Alex Diehl am 11. März 2014 in Berlin
Ein Bericht mit Interview von Antje Brandt mit Fotos von Jens Lorenz

Das Showcase im Berliner Hard Rock Café war Teil einer Promotion-Tour, die Alex Diehl mit seiner Band durch einige ausgewählte Städte Deutschlands führte, um seine neue CD "Ein Leben lang" vorzustellen. In München, Berlin, Hamburg und Köln machte er dabei Station. Die ausgekoppelte Debüt-Single "Robin Hood" ist bereits seit Anfang März auf dem Markt und diese konnte zumindest mich überzeugen. Als wir nach dem Interview vor die kleine Bühne zurückkehrten, wollte ich meinen Augen kaum trauen. Tatsächlich hatte man mittlerweile Mühe sich seinen Weg durch die Gäste zu bahnen. Glücklicherweise hatten wir bereits im Vorfeld unsere Plätze "reserviert", denn jetzt noch einen freien Stuhl zu finden war ein schier aussichtsloses Unternehmen. Ich wage mal zu behaupten, dass das nichts mit den Freigetränken und dem Fingerfood zu tun hatte, welches zum Showcase gereicht wurde. Es dauerte dann auch nicht mehr lange, bis die erst zaghaften, dann aber immer bestimmteren Rufe zu hören waren: "Wir wollen den Alex sehen".
Ganz so unbekannt wie im Vorfeld gedacht, war dann Alex Diehl wohl doch nicht mehr. Dieser ließ sich dann auch nicht mehr lange bitten und kurz nach 21:30 Uhr betrat er begleitet von einem Bassisten, einem Keyboarder und einem Schlagzeuger die Bühne. Angekündigt als unplugged-Session waren die Percussions natürlich minimalistisch bestückt, der Bass war dennoch ein E-Bass. Alex selbst spielte ausschließlich auf Akustik-Gitarren.
Nun ist es ja nicht immer ganz einfach, in relativ kleinen Räumen einen optimalen Mix am FOH (vor der Bühne) zu finden. Am Anfang konnte man den Text von "So fangen Legenden an" auch wirklich kaum verstehen, da der Monitor von Alex viel zu laut war. Das Problem bekamen die Techniker dann aber schnell in Griff, und im Laufe des Abends gab es am Sound dann auch nichts mehr zu kritisieren. An Alex Diehl selbst auch nicht. Wie auf seinem gesamten Debütalbum, welches aus Zeitgründen natürlich nicht komplett vorgestellt wurde, haben alle Texte einen mehr oder weniger autobiografischen Hintergrund. Die Aussage seines ersten Songs war eine Ermutigung für alle die, die in ihrem Leben keinen Ausweg zu sehen scheinen, die am Boden liegen und denen es schwer fällt wieder aufzustehen.

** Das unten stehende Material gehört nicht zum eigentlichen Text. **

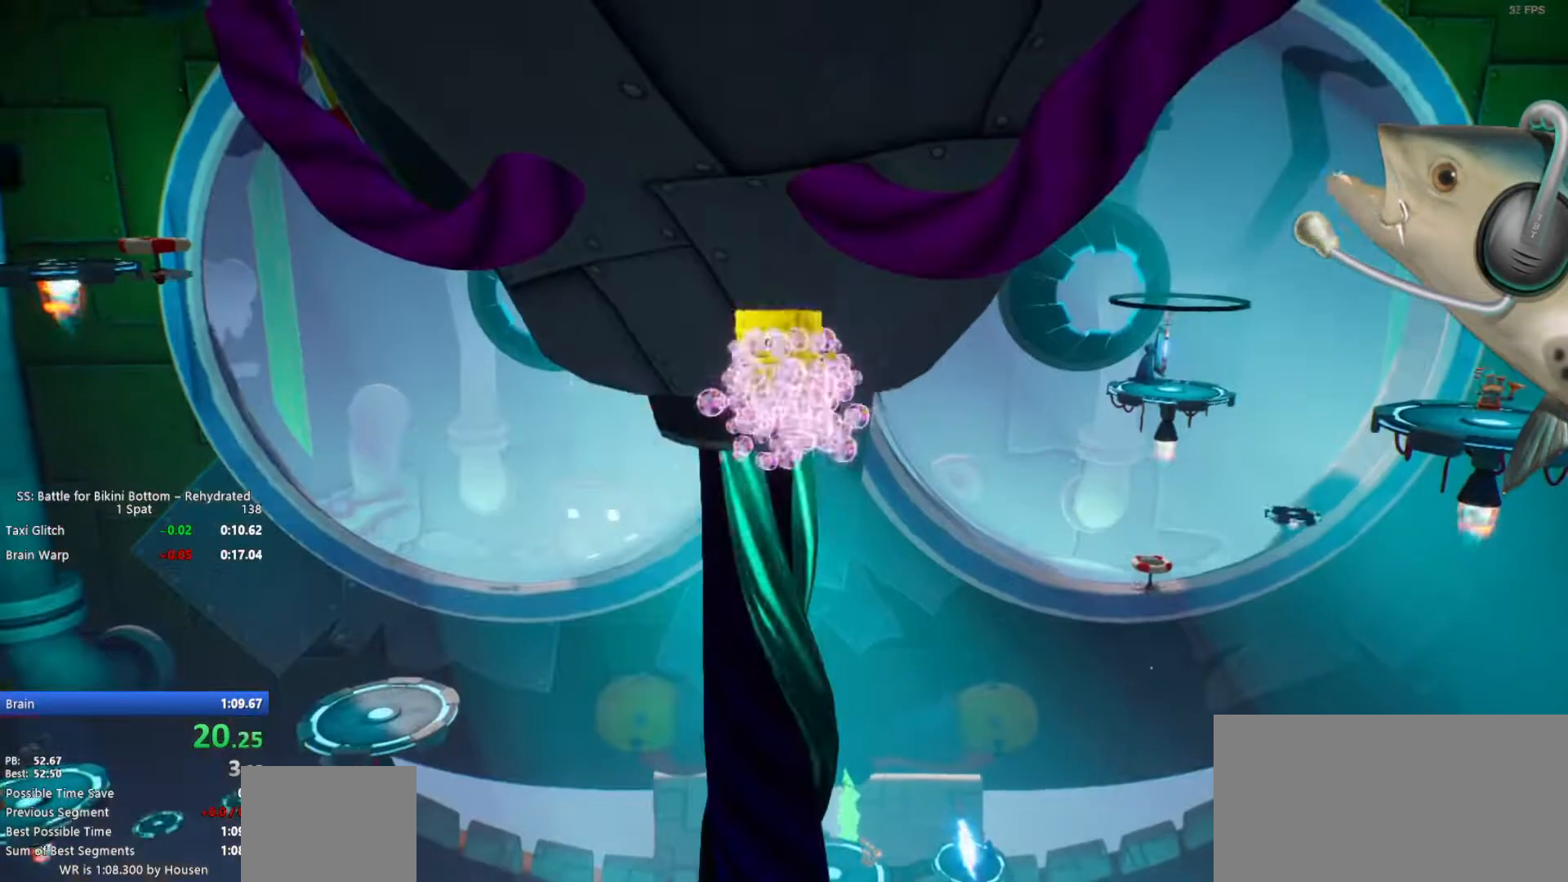
{"keys": ["a", "s"], "mouse": [], "events": [[83, "mouse_left", "up"], [133, "mouse_left", "down"], [217, "mouse_left", "up"], [267, "mouse_left", "down"], [417, "mouse_left", "up"]]}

Auch der Selbstmord eines Bandkollegen ("Ein Feuer brennt") kam zur Sprache. Man muss Alex wirklich kennen, um nicht Gefahr zu laufen, von seinen Eindrücken und Geschichten erschlagen zu werden. Ohne das persönliche Kennenlernen im Vorfeld, hätte ich so manches Mal während des Konzertes ungläubig die Augenbrauen zusammen gezogen.

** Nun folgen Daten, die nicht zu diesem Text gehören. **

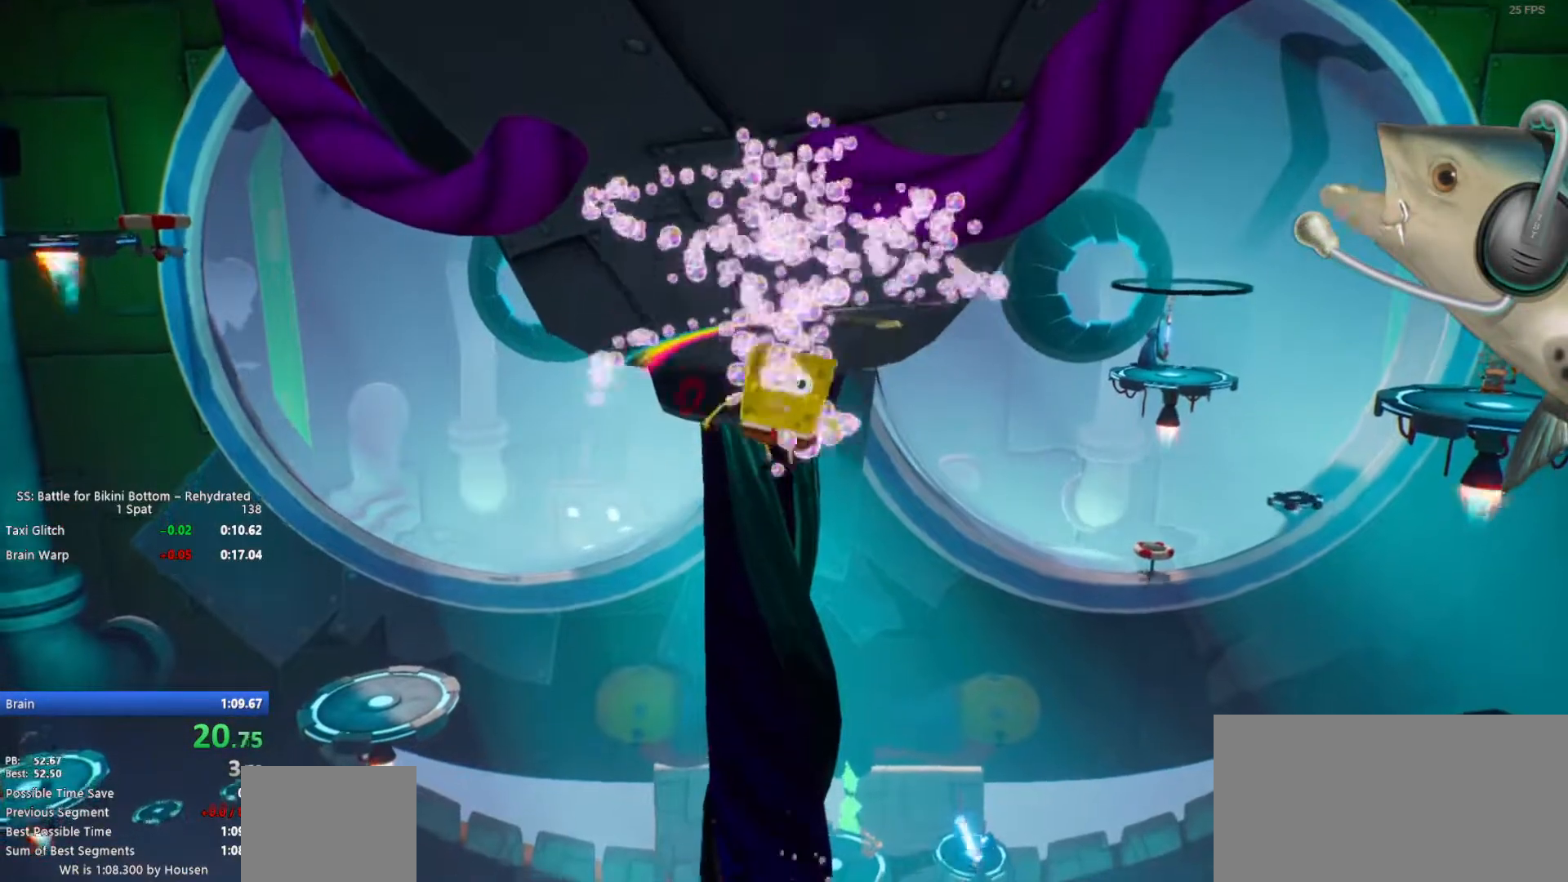
{"keys": ["a", "s", "shift"], "mouse": [], "events": [[483, "shift", "down"]]}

"Zeiten ändern sich", "Neue Tore in alten Mauern" und "Weitergehen" folgten im Laufe des Abends. Damit wäre das kleine Konzert dann eigentlich auch schon zu Ende gewesen. Wäre, wenn es denn da das nicht das Publikum gegeben hätte, das ganz unmissverständlich auf einer Zugabe bestanden hatte. "Dancing in the Dark", war dann als erster Zugabe-Titel tatsächlich auch der einzige Cover-Song des Abends. Nicht eins zu eins gecovert sondern mit eigener Note versehen. Während man am Beginn des Konzertes noch den Eindruck gewinnen konnte, dass Axel Diehl ziemlich nah an Klaus Laage dran ist, so ließen sich im weiteren Verlauf - nicht nur wegen dieses Songs - auch gewisse Parallelen zu Bruce Springsteen ziehen. Dabei, das sei hier ausdrücklich betont, ist das nicht so gemeint, als dass Alex Diehl Musik und Stil übernimmt. Im Gegenteil. Der Bayer hat schon jetzt seinen eigenen Weg gefunden und es längst nicht nötig auch nur irgendwen zu kopieren. Den endgültigen Abschluss des Konzerts bildete dann "Platz für dich in meinem Herzen".

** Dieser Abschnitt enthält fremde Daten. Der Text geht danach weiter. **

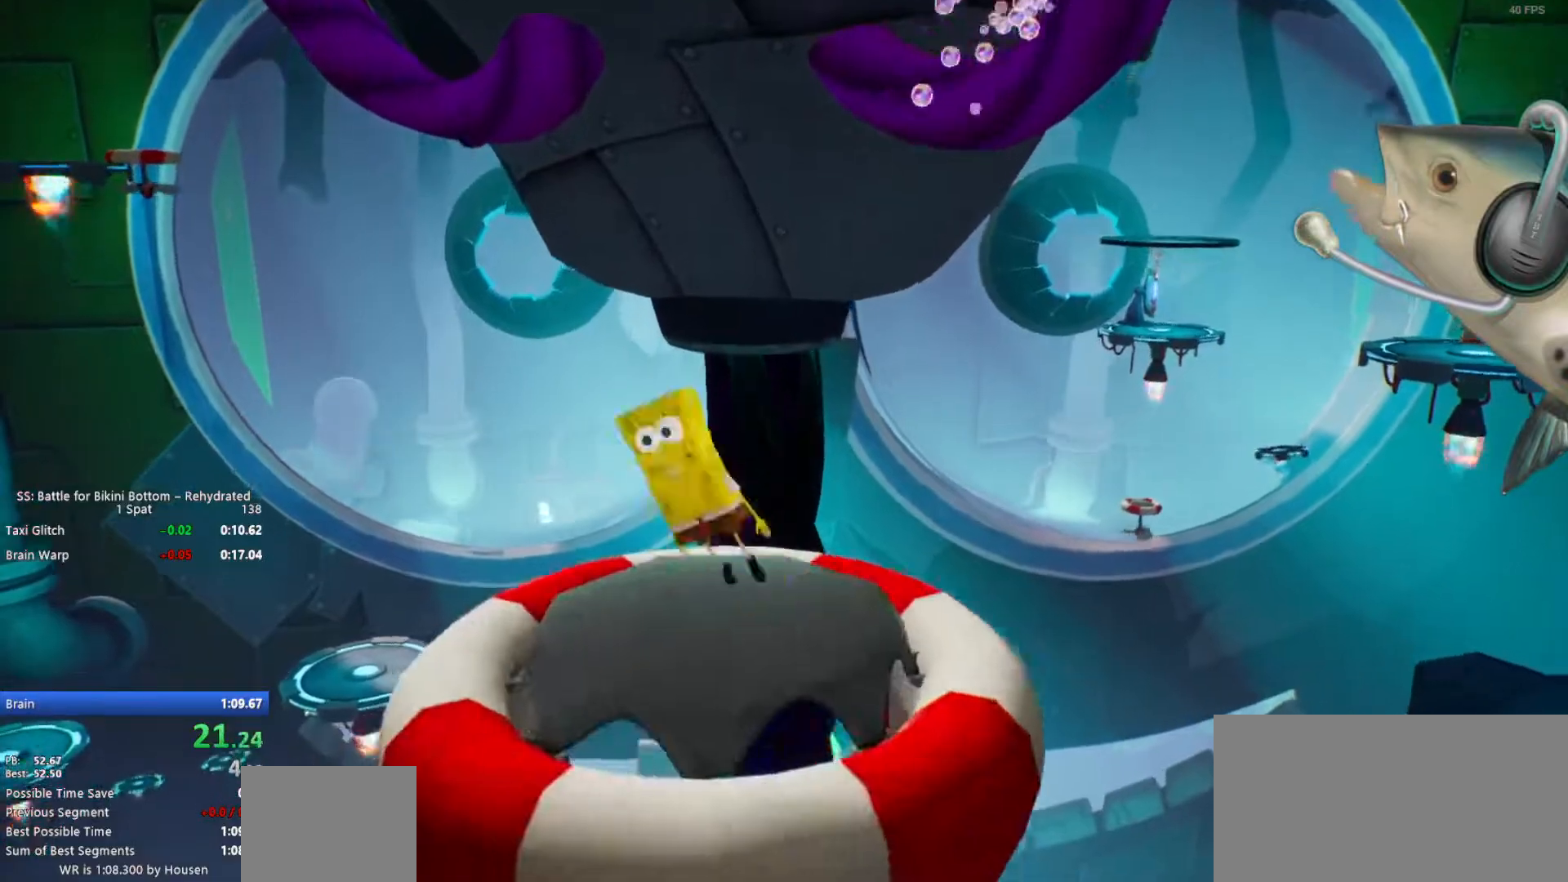
{"keys": ["ctrl"], "mouse": [], "events": [[167, "a", "up"], [167, "s", "up"], [167, "shift", "up"], [350, "ctrl", "down"]]}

Mit 17 verlässt Du mitten in der Mathe-Klausur die Schule, um Musiker zu werden. So steht es geschrieben auf deiner Homepage. Wahrheit oder Werbegag?
Nein, so ist es ernsthaft passiert. Ich habe kein Abi und auch keine Ausbildung. Heute denke ich darüber natürlich etwas anders. Es war ein sehr steiniger Weg, den ich mir da ausgesucht habe. Eigentlich war ich bis zu dem Zeitpunkt ein sehr guter Schüler. Gitarre spielen und Schreiben waren schon lange ein Teil von mir. Angefangen hat es mit einer Schulband, die dann zu meiner eigenen Band wurde. Wir spielten eigene Stücke, die sich in Richtung Alternativ einordnen ließen. Wir wurden regelmäßig für Feiern und Veranstaltungen zwischen München und Salzburg gebucht.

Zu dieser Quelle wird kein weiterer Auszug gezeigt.